→ **Directions**
Replace "SENDAI" with "Sendai" throughout the text of these entries, leaving everything else unchanged, and omit the pictures from your answer.

[Extracted page text data]
⟨

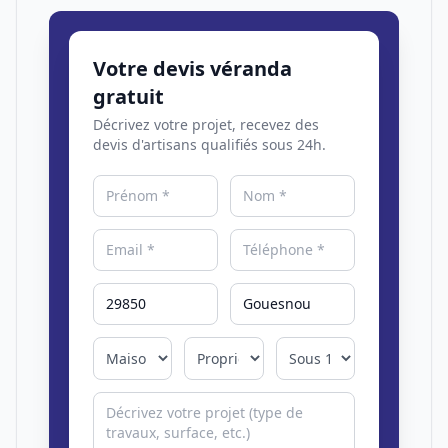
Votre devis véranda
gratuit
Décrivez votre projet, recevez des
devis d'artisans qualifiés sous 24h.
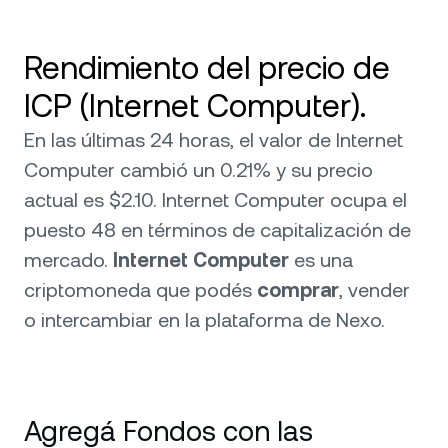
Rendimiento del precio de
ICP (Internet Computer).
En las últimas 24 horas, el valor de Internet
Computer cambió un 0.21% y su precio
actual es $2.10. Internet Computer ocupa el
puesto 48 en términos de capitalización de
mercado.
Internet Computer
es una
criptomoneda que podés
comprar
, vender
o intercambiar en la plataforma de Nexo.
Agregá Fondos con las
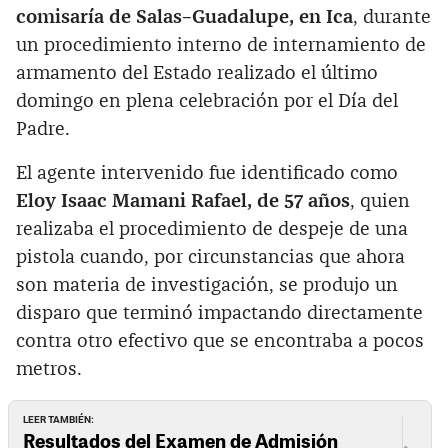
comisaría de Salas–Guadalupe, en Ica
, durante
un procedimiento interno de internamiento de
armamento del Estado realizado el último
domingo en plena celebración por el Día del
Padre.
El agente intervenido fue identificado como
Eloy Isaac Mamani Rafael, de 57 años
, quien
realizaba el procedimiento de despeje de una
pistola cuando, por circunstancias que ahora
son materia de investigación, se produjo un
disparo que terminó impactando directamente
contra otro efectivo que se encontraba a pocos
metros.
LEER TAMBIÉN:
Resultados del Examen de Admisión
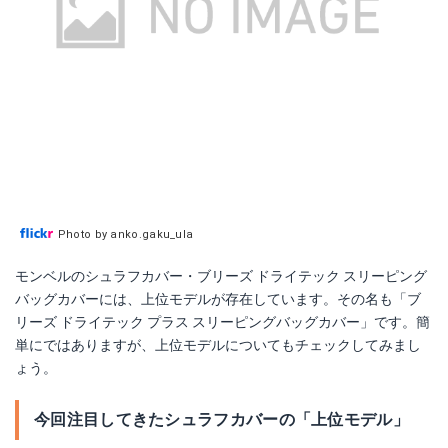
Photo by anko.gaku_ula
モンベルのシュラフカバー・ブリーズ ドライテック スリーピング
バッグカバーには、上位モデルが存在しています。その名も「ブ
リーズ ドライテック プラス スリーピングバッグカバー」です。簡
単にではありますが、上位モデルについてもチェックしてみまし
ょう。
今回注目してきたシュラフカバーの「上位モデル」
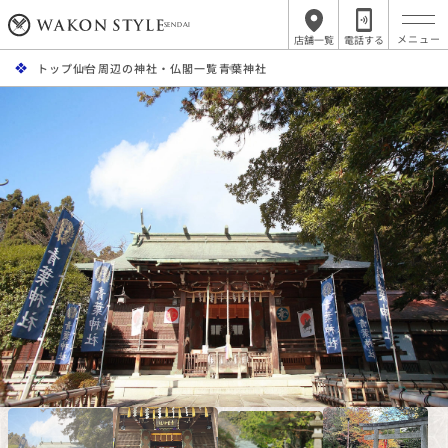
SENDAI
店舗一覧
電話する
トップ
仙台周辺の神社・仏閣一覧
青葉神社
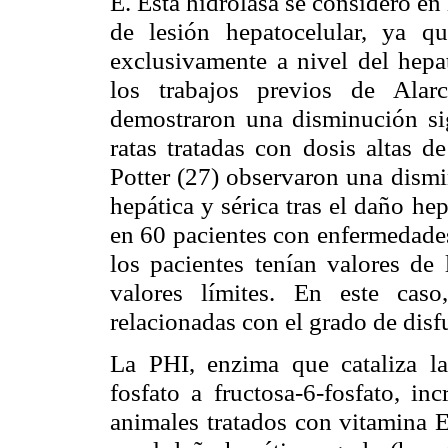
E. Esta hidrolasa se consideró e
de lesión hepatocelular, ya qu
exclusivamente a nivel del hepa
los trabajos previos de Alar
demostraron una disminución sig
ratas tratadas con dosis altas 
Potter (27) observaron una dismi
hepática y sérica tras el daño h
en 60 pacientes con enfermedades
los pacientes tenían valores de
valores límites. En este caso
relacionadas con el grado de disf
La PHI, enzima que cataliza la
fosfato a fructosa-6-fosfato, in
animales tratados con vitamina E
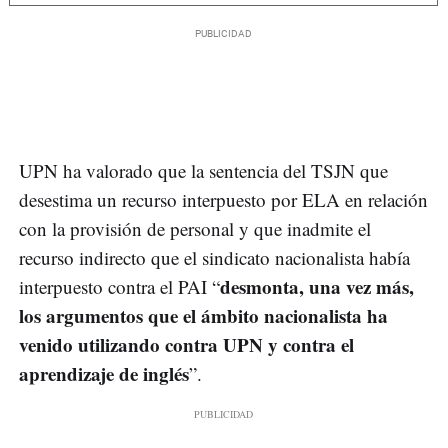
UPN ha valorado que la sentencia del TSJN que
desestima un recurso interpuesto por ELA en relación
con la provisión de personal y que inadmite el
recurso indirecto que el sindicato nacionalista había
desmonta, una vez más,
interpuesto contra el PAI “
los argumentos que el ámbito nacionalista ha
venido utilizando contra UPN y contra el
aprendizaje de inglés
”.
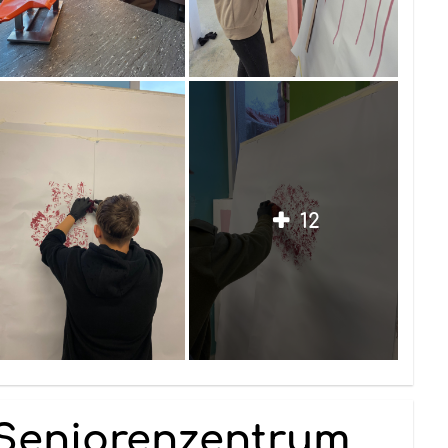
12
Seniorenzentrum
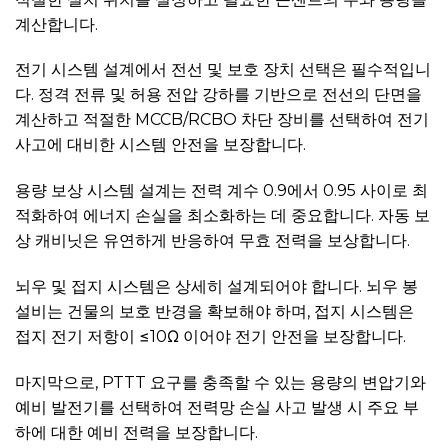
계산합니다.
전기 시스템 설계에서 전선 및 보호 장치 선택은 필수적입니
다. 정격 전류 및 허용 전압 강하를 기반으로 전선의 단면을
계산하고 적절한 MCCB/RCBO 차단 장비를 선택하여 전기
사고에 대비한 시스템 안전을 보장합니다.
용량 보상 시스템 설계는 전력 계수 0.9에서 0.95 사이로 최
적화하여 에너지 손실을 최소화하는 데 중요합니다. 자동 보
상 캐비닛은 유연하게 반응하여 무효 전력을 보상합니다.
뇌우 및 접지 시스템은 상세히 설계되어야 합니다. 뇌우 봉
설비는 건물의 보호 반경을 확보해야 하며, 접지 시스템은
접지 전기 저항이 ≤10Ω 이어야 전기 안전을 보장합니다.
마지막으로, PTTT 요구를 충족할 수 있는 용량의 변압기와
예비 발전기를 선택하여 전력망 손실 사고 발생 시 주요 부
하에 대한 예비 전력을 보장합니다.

⟩

→ **Task result**
Votre devis véranda
gratuit
Décrivez votre projet, recevez des
devis d'artisans qualifiés sous 24h.
Rendimiento del precio de
ICP (Internet Computer).
En las últimas 24 horas, el valor de Internet
Computer cambió un 0.21% y su precio
actual es $2.10. Internet Computer ocupa el
puesto 48 en términos de capitalización de
mercado.
Internet Computer
es una
criptomoneda que podés
comprar
, vender
o intercambiar en la plataforma de Nexo.
Agregá Fondos con las
comisaría de Salas–Guadalupe, en Ica
, durante
un procedimiento interno de internamiento de
armamento del Estado realizado el último
domingo en plena celebración por el Día del
Padre.
El agente intervenido fue identificado como
Eloy Isaac Mamani Rafael, de 57 años
, quien
realizaba el procedimiento de despeje de una
pistola cuando, por circunstancias que ahora
son materia de investigación, se produjo un
disparo que terminó impactando directamente
contra otro efectivo que se encontraba a pocos
metros.
LEER TAMBIÉN:
Resultados del Examen de Admisión
Photo by anko.gaku_ula
モンベルのシュラフカバー・ブリーズ ドライテック スリーピング
バッグカバーには、上位モデルが存在しています。その名も「ブ
リーズ ドライテック プラス スリーピングバッグカバー」です。簡
単にではありますが、上位モデルについてもチェックしてみまし
ょう。
今回注目してきたシュラフカバーの「上位モデル」
Sendai
店舗一覧
電話する
トップ
仙台周辺の神社・仏閣一覧
青葉神社
E. Esta hidrolasa se consideró e
de lesión hepatocelular, ya qu
exclusivamente a nivel del hepa
los trabajos previos de Alar
demostraron una disminución sig
ratas tratadas con dosis altas 
Potter (27) observaron una dismi
hepática y sérica tras el daño h
en 60 pacientes con enfermedades
los pacientes tenían valores de
valores límites. En este caso
relacionadas con el grado de disf
La PHI, enzima que cataliza la
fosfato a fructosa-6-fosfato, in
animales tratados con vitamina E
UPN ha valorado que la sentencia del TSJN que
desestima un recurso interpuesto por ELA en relación
con la provisión de personal y que inadmite el
recurso indirecto que el sindicato nacionalista había
desmonta, una vez más,
interpuesto contra el PAI “
los argumentos que el ámbito nacionalista ha
venido utilizando contra UPN y contra el
aprendizaje de inglés
”.
12
Seniorenzentrum
계산합니다.
전기 시스템 설계에서 전선 및 보호 장치 선택은 필수적입니
다. 정격 전류 및 허용 전압 강하를 기반으로 전선의 단면을
계산하고 적절한 MCCB/RCBO 차단 장비를 선택하여 전기
사고에 대비한 시스템 안전을 보장합니다.
용량 보상 시스템 설계는 전력 계수 0.9에서 0.95 사이로 최
적화하여 에너지 손실을 최소화하는 데 중요합니다. 자동 보
상 캐비닛은 유연하게 반응하여 무효 전력을 보상합니다.
뇌우 및 접지 시스템은 상세히 설계되어야 합니다. 뇌우 봉
설비는 건물의 보호 반경을 확보해야 하며, 접지 시스템은
접지 전기 저항이 ≤10Ω 이어야 전기 안전을 보장합니다.
마지막으로, PTTT 요구를 충족할 수 있는 용량의 변압기와
예비 발전기를 선택하여 전력망 손실 사고 발생 시 주요 부
하에 대한 예비 전력을 보장합니다.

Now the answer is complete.